What is my super invested in?
A staple for financial planning is the long term investment asset of superannuation. For most people, when the topic shifts to their superannuation at the neighbourhood BBQ they mostly reply with “my super is with… and I don’t know how much is in it” or “who is my super again?, I think I have about 3 different ones”. Great start but this act of neglect can prove hazardous to what is mostly likely going to become your largest investment asset over the course of your life.
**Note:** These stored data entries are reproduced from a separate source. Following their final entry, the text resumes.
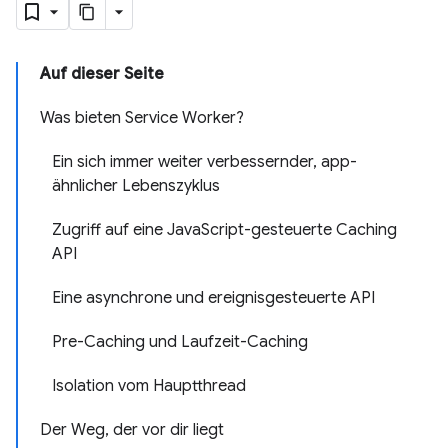
Auf dieser Seite
Was bieten Service Worker?
Ein sich immer weiter verbessernder, app-
ähnlicher Lebenszyklus
Zugriff auf eine JavaScript-gesteuerte Caching
API
Eine asynchrone und ereignisgesteuerte API
Pre-Caching und Laufzeit-Caching
Isolation vom Hauptthread
Der Weg, der vor dir liegt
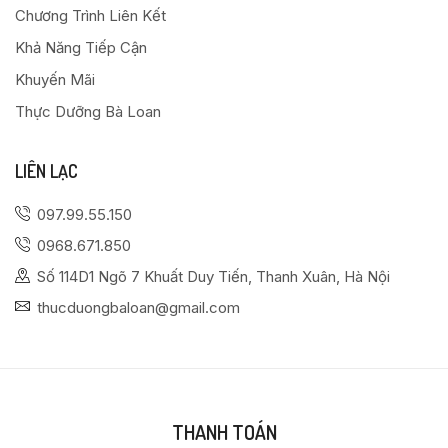
Chương Trình Liên Kết
Khả Năng Tiếp Cận
Khuyến Mãi
Thực Dưỡng Bà Loan
LIÊN LẠC
097.99.55.150
0968.671.850
Số 114D1 Ngõ 7 Khuất Duy Tiến, Thanh Xuân, Hà Nội
thucduongbaloan@gmail.com
THANH TOÁN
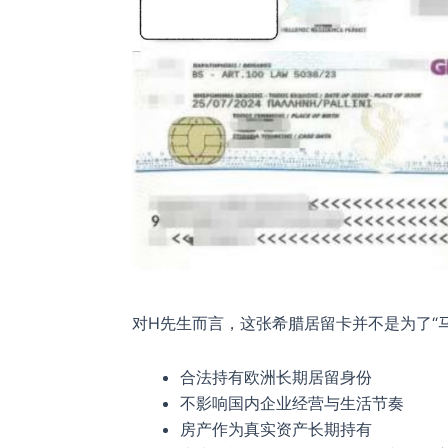
对H先生而言，这张希腊居留卡并不是为了“
合法持有欧洲长期居留身份
不影响国内企业经营与生活节奏
房产作为真实资产长期持有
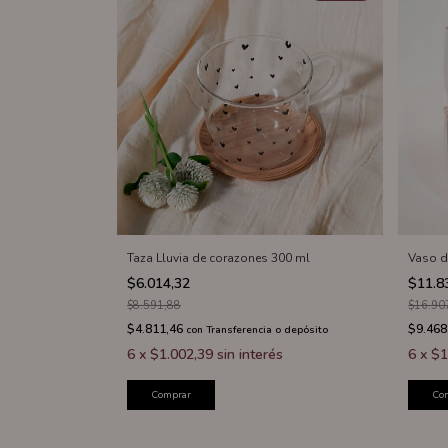
Taza Lluvia de corazones 300 ml
Vaso d
$6.014,32
$11.8
$8.591,88
$16.90
$4.811,46
$9.468
con
Transferencia o depósito
6
x
$1.002,39
sin interés
6
x
$1
Comprar
Co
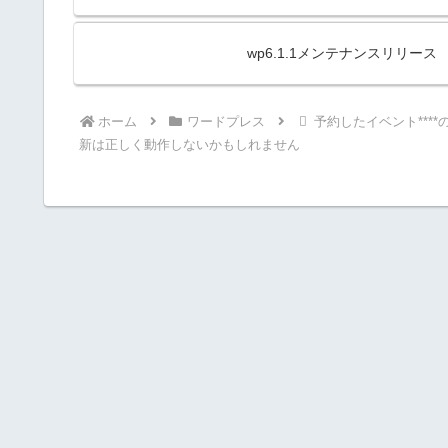
wp6.1.1メンテナンスリリース Media:
ホーム
ワードプレス
予約したイベント**
新は正しく動作しないかもしれません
Superannuation is a complex beast with rules and regulations that even the strongest willed individual collapse at the knees in terror trying to understand. Knee trembling fear aside, it’s important to understand your superannuation provider and where your funds are invested. For most people, often starting with a new employer, you will supply the initial tax file declaration, and your choice of super fund, to which most people let the employer choose. Having the employer choose your superannuation may not always be as advantageous as you would think. Employers must contribute to your superannuation but they aren’t there to ensure your funds are invested to the best of its ability and the end game of this means that your funds will most often get invested into the superannuation providers default fund.
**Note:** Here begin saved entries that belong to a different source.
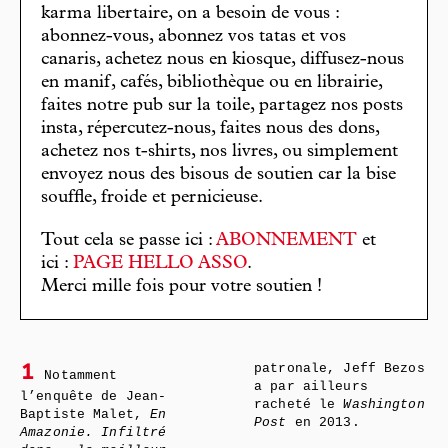
karma libertaire, on a besoin de vous :
abonnez-vous, abonnez vos tatas et vos
canaris, achetez nous en kiosque, diffusez-nous
en manif, cafés, bibliothèque ou en librairie,
faites notre pub sur la toile, partagez nos posts
insta, répercutez-nous, faites nous des dons,
achetez nos t-shirts, nos livres, ou simplement
envoyez nous des bisous de soutien car la bise
souffle, froide et pernicieuse.
Tout cela se passe ici :
ABONNEMENT
et
ici :
PAGE HELLO ASSO
.
Merci mille fois pour votre soutien !
patronale, Jeff Bezos
1
Notamment
a par ailleurs
l’enquête de Jean-
racheté le
Washington
Baptiste Malet,
En
Post
en 2013.
Amazonie. Infiltré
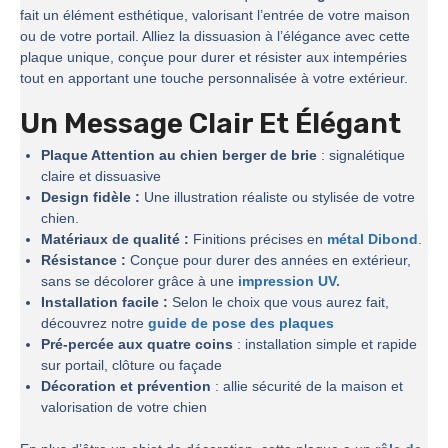
fait un élément esthétique, valorisant l’entrée de votre maison
ou de votre portail. Alliez la dissuasion à l’élégance avec cette
plaque unique, conçue pour durer et résister aux intempéries
tout en apportant une touche personnalisée à votre extérieur.
Un Message Clair Et Élégant
Plaque Attention au chien berger de brie
: signalétique
claire et dissuasive
Design fidèle :
Une illustration réaliste ou stylisée de votre
chien.
Matériaux de qualité :
Finitions précises en
métal Dibond
.
Résistance :
Conçue pour durer des années en extérieur,
sans se décolorer grâce à une
impression UV.
Installation facile :
Selon le choix que vous aurez fait,
découvrez notre
guide de pose des plaques
Pré-percée aux quatre coins
: installation simple et rapide
sur portail, clôture ou façade
Décoration et prévention
: allie sécurité de la maison et
valorisation de votre chien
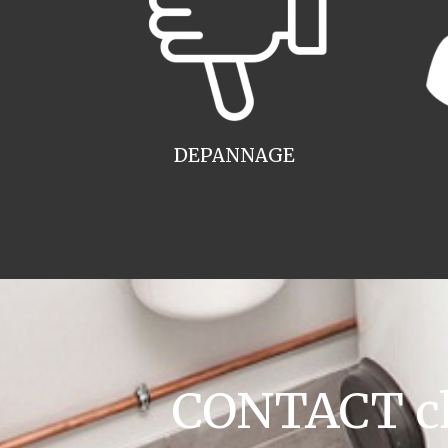
DEPANNAGE
CONTACT cha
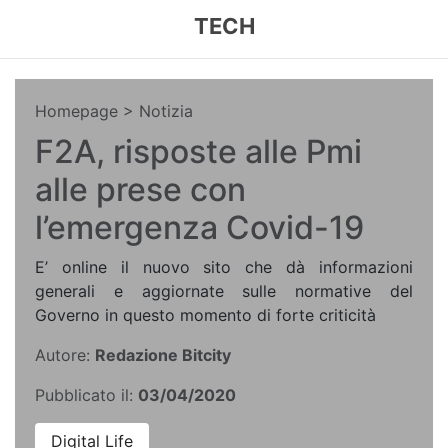
TECH
Homepage
> Notizia
F2A, risposte alle Pmi
alle prese con
l’emergenza Covid-19
E’ online il nuovo sito che dà informazioni
generali e aggiornate sulle normative del
Governo in questo momento di forte criticità
Autore:
Redazione Bitcity
Pubblicato il:
03/04/2020
Digital Life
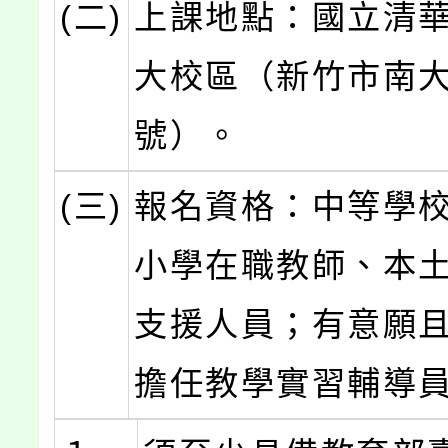
(二)
上課地點：國立清
大校區（新竹市南大
號）。
(三)
報名資格：中等學
小學在職教師、本
支援人員；有意願
擔任教學實習輔導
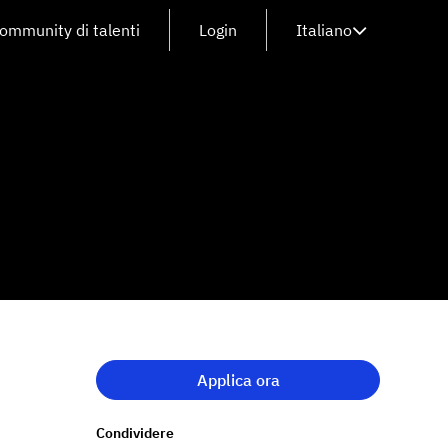
community di talenti
Login
Italiano
Applica ora
Condividere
Default funds are not necessarily a bad thing but default means default and default for the most part is the safe haven for the superannuation provider to aim at achieving you the average investment return measured against all other industry or employer funds. The average returns generated from these default funds isn’t the outcome you should be seeking to achieve, especially if you are quite young and have decades of prosperous employment left.
Am I in a default fund?
A good place to understand your investment options is to dust off your miners hard hat, grab some rope, venture into your filling system and dig out your superannuation statement or statements. Have a nice Sunday afternoon read and see what’s what. All statements will show who they are, how much you have, what your funds are invested in and what fees they are charging and what returns you have made in the past 6-12 months. The default funds are usually referenced with “balanced option”, “core option”, and the dead giveaway is the “mysuper option”. To take away the fun of this game some literally say “default”.
If you don’t have a statement but are aware of whom your provider is with. Pick up the phone and start dialing, like the superannuation genius I’ve made you. A few details about yourself, be prepared you will have to remember your birthday, and they can provide you with your member number, your balance, and where your funds are invested.
O.M.G I think I have one.
So your holding the Tim Tam in one hand and in the other hand your statement reads “mysuper option” and a moment of disbelieve sends a momentary pause to your heart. Its ok, breath deep, calm Blue Ocean. Perform an internet search of your providers and on their website they provide details of each investment option they can provide you with. Each investment option will have its own fees and asset allocation mix (ie, cash, fixed interest, infrastructure, property etc), all of which affect the long term performance and the returns you receive on your funds invested.
Have a look at the different options they have available to invest your funds, industry or employer funds have around 10 or so options. Have a look at the returns each one gives. And not just the short term 6 month or 12 month returns. Look at the long term returns, 3 years, 5 years and 10 years.
Why am I looking at my super again?
So here is the kicker, let’s use some assumptions and speak in hypothetical terms. Let’s assume your default fund returns about 6.5% over 10 years. Yep, that sounds default safe. And have a look around for their growth or aggressive option, maybe it says 7.5% over 10 years. Hmm, not much of a difference…I read your blog article for THIS!!!? Calm down, blue ocean again. Well if you are not going to retire soon than 1% difference, compounded, emphasis on compounded, over 10 or more years can mean a huge difference in the balance of your superannuation funds.
Have a look at the asset allocation mix, hopefully the provider shows you a wonderful pie chart with happy rainbow colours. How much of your account is held in cash or fixed interest? If there is more than 50% in cash or fixed interest combined then you may have a bigger problem. As this means your funds are in defensive assets and are considered low risk. Low risk means low returns. Low returns means less money for you.
So at this point you have helmet hair, chocolate fingers, aren’t doing the calm blue ocean thing and a look on your face of despair from when you found out your parents were having a second child. You have no idea if your default fund is even worth it or not. Well, this is where the occupation demand for a financial planner came from, to help you understand these complexities of your superannuation and help guide you to where you should be. Some people need more growth and others need that 50% defensive asset base. It’s important to evaluate your circumstance and understand that having money in super won’t be the be all and end all for you. Even if just knowing where your funds are invested for now, then that’s a huge step in being proactive towards an ultimately greater superannuation savings.